What you have to do: Any picture among the records should be left out, please; retype the rest exactly.

(Data entries)
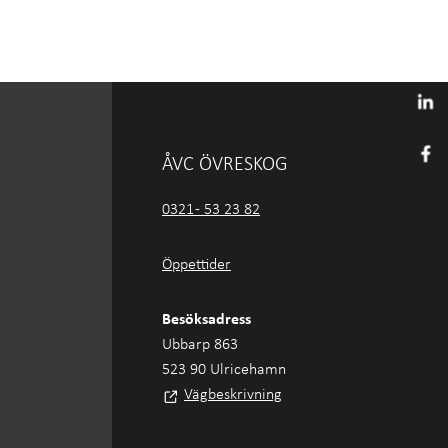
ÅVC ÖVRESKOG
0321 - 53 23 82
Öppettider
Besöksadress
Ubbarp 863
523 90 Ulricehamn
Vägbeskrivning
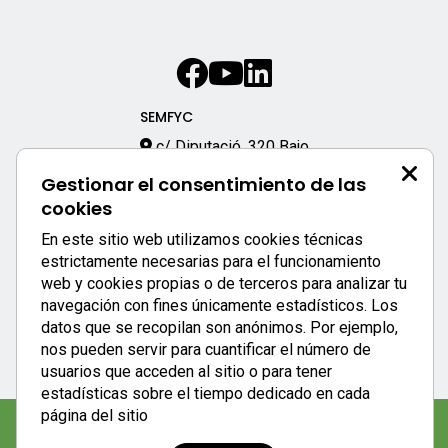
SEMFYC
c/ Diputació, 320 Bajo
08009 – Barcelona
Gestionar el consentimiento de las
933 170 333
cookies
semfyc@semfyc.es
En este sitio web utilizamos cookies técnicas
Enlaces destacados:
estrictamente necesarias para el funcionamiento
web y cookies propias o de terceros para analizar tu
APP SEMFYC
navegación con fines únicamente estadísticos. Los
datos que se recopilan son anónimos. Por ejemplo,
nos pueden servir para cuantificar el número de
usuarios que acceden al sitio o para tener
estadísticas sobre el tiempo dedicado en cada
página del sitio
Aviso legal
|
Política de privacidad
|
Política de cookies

Written response:
ÅVC ÖVRESKOG
0321 - 53 23 82
Öppettider
Besöksadress
Ubbarp 863
523 90 Ulricehamn
Vägbeskrivning
SEMFYC
c/ Diputació, 320 Bajo
08009 – Barcelona
Gestionar el consentimiento de las
933 170 333
cookies
semfyc@semfyc.es
En este sitio web utilizamos cookies técnicas
Enlaces destacados:
estrictamente necesarias para el funcionamiento
web y cookies propias o de terceros para analizar tu
APP SEMFYC
navegación con fines únicamente estadísticos. Los
datos que se recopilan son anónimos. Por ejemplo,
nos pueden servir para cuantificar el número de
usuarios que acceden al sitio o para tener
estadísticas sobre el tiempo dedicado en cada
página del sitio
Aviso legal
|
Política de privacidad
|
Política de cookies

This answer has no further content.